Equivalent programs show different behaviour #508

pclayton · 2023-08-17T20:24:19Z

I have an example where a finalizer is unexpectedly not being run. However, the finalizer is run if I transform the code to something (that I thought was) equivalent. This is using MLton 20210117.

A highly reduced example is attached which is built with the command make mlton. The code contains a function declaration

fun theFunction ({n, ...} : t) = ...

and two references to the function of the form theFunction self. When run, it produces the output

finalized a1
finalized obj1

so obj2 is not finalized. If the code is changed to declare

fun theFunction n =

and the two references to the function changed to theFunction (#n self), then it produces the output

finalized a1
finalized obj1
finalized obj2

so obj2 is finalized. Therefore, finalization of obj2 depends on whether the record component n is selected by pattern matching in the function declaration or in the argument of each call.

The reason that finalization does not occur in the original example is probably due to my alternative implementation of FINALIZABLE in the structure Finalizable (which is based on my Poly/ML implementation). At exit, the finalizers are cleaned up by code registered with both MLtonSignal.handleGC and OS.Process.atExit. There is no code that empties the list of pending finalizers at exit as the in the MLton implementation. Instead, data races are avoided by using the module SharedVar which protects access to a shared variable using MLton.Thread.atomically. It can be seen that this protection has an effect for the list of pending finalizers in this example: in the original example, changing

fun foldmap r f x = MLton.Thread.atomically (fn () => foldmap' r f x)

to

fun foldmap r f x = foldmap' r f x

i.e. removing the protection from the module SharedVar produces the output

finalized a1
finalized obj1
finalized a1
free(): double free detected in tcache 2
Aborted (core dumped)

Possibly I am misusing MLton.Thread.atomically or have done something wrong.

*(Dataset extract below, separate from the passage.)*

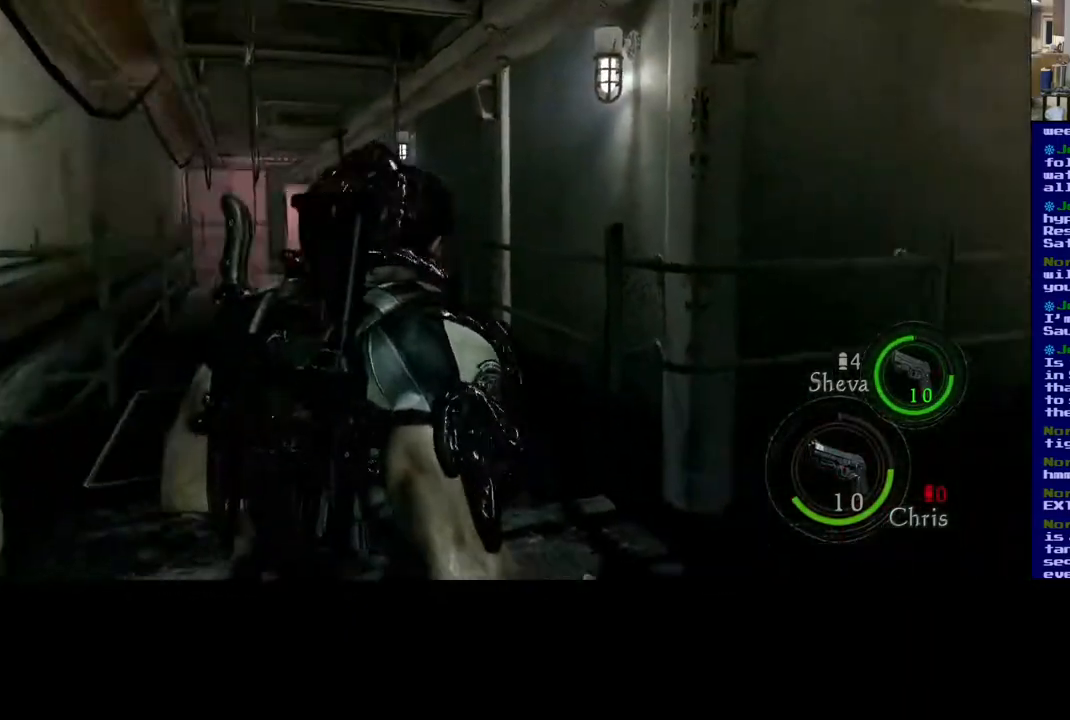
{"buttons": ["L3"], "left_stick": "up-right", "right_stick": "down", "events": [[117, "left_stick", "up-right"], [367, "right_stick", "down"], [433, "L3", "down"]]}
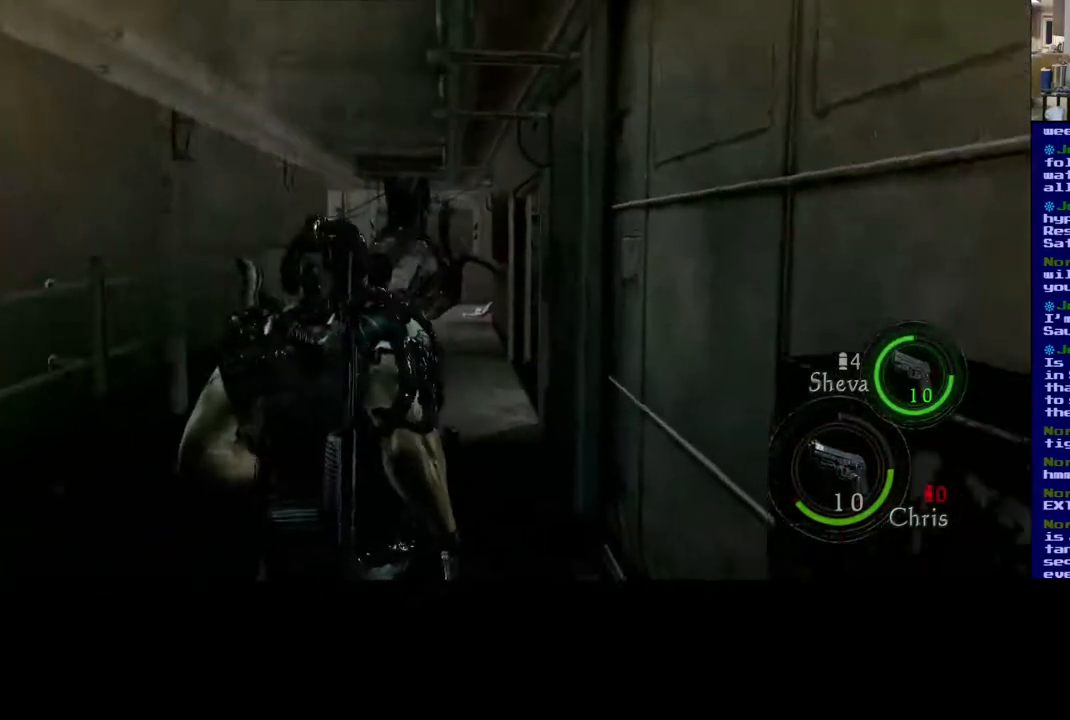
{"buttons": ["L3"], "left_stick": "up", "right_stick": "down-left", "events": [[133, "right_stick", "down-left"], [267, "left_stick", "up"]]}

Still, I am surprised that two seemingly equivalent programs can give different results.

The text was updated successfully, but these errors were encountered:

MatthewFluet · 2023-08-21T01:39:41Z

Using structure Finalizable = MLton.Finalizable produces the output:

finalized obj2
finalized obj1
finalized a1

whether using theFunction self or theFunction (#n self).

I'm not sure why using MLton.Thread.atomically would eliminate the need for a loop in the atExit handler. The purpose of MLton.Thread.atomically is simply to prevent implicit switching to a signal handler thread. Looking at the code:

    fun finalize doGC =
      let
        val () = doGC ()
        val cleanedSome' = cleanPendingList marshalNow globalPendingList
      in
        cleanedSome'
      end

    local
      val onGC = fn () => ignore (cleanPendingList marshalNow globalPendingList)

      fun onExit () =
        let
          val () = while finalize MLton.GC.collect do ()
        in
            ()
        end

      val () = MLtonSignal.handleGC onGC
      val () = OS.Process.atExit onExit
    in
    end

there is no guarantee that all finalizers will be run. In particular, it admits the following sequence of actions:

program concludes, call onExit handler.
call finalize MLton.GC.collect from onExit
call MLton.GC.collect() from finalize
switch to GC signal handler, call onGC
call cleanPendingList from onGC
cleanPendingList returns true (ran a finalizer); having removed that finalizer, another object (with a finalizer) becomes unreachable, but has not yet been collected
onGC returns
GC signal handler concludes, switch back to main thread
resume after MLton.GC.collect() in finalize
call cleanPendingList from finalize
cleanPendingList returns false, because no GC has yet occurred to collect the object with a finalizer
finalize returns false
while finalize MLton.GC.collect do () terminates
onExit returns
program terminates without running final finalizer

However, changing onExit to:

      fun onExit () =
        let
           (* val () = while finalize MLton.GC.collect do () *)
           val localPendingList =
              SharedVar.new (SharedVar.foldmap globalPendingList (fn ((), l) => (l, [])) ())
           fun loop () =
              let
                 val () = MLton.GC.collect ()
              in
                 if cleanPendingList marshalNow localPendingList
                    then loop ()
                    else ()
              end
        in
           loop ()
        end

does not change the behavior of the program (no finalized obj2 message printed).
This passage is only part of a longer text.